# Hi from South Africa.



## suerhul (Sep 17, 2006)

Good morning everyone.

My name is Sue and I'm a single mom who has just started on the road to eating healthy and getting my body fit and in shape.

I started with Taebo and walking as my cardio/exercise and am eating about five small meals a day. During the last week I lost about four pounds. (I weighed 161 pounds).

I just wanted to drop in and say hi!


----------



## Vieope (Sep 18, 2006)

suerhul said:


> I started with Taebo



_ 



Welcome to IM. _


----------



## DOMS (Sep 18, 2006)

Vieope said:


> _
> 
> 
> 
> Welcome to IM. _



Aerobic kickboxing.


----------



## DOMS (Sep 18, 2006)

Welcome to IM suerhul!

A bit of advice, read all the stickies (posts that never move and contain basic information) at the top of each form.  This will help you get started much easier and faster.


----------



## Arnold (Sep 18, 2006)

suerhul welcome to IM!


----------



## crazy_enough (Sep 18, 2006)

welcome aboard!


----------



## suerhul (Mar 27, 2007)

I do apologise - I never said thanks for the welcome and the advice.  

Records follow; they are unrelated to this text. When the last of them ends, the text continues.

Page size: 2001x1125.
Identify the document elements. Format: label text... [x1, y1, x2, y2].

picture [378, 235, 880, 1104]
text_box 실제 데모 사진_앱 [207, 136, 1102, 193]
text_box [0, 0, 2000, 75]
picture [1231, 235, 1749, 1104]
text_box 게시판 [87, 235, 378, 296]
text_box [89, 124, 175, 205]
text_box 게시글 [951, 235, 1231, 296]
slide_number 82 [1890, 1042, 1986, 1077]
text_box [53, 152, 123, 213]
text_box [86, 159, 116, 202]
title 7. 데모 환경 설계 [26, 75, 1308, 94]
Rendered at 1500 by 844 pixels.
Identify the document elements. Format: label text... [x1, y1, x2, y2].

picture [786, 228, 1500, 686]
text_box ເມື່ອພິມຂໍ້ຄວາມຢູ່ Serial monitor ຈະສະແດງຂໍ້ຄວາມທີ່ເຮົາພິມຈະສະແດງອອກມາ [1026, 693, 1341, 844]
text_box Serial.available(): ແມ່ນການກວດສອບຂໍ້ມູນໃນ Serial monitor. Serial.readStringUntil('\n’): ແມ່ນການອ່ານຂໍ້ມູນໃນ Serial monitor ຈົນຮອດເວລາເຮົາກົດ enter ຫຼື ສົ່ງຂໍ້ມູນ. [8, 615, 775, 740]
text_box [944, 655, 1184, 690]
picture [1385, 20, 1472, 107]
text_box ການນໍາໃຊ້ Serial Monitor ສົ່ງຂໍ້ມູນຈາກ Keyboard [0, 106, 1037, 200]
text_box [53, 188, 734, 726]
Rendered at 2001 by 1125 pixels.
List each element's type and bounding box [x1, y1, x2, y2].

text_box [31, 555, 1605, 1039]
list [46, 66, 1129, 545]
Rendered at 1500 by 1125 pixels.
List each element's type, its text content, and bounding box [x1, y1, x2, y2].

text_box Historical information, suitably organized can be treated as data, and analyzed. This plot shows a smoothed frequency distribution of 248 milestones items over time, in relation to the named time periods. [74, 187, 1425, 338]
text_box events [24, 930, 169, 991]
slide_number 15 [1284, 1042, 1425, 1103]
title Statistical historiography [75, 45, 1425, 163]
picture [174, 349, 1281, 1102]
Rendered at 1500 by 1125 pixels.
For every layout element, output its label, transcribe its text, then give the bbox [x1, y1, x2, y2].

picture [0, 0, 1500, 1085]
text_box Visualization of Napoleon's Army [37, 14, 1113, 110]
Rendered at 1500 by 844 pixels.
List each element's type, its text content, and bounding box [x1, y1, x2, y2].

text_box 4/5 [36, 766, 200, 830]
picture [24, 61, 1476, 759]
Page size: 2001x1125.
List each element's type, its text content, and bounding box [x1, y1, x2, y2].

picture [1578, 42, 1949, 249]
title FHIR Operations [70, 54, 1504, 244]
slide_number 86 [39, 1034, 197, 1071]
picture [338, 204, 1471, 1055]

Thank you for the welcome!

As to the advice - I lost 22 pounds and have found that I do have muscles under all the blubber... lol. 
Have a great day all!


----------



## BoneCrusher (Mar 28, 2007)

Good to see you're still at it and that you have made progress.  Keep up the good work suerhul


----------



## Vieope (Apr 1, 2007)

BoneCrusher said:


> Good to see you're still at it and that you have made progress.  Keep up the good work suerhul



_ 

 _


----------



## min0 lee (Apr 1, 2007)

suerhul said:


> I do apologise - I never said thanks for the welcome and the advice.
> 
> Thank you for the welcome!
> 
> ...


----------



## LexusGS (Apr 2, 2007)

Welcome!


----------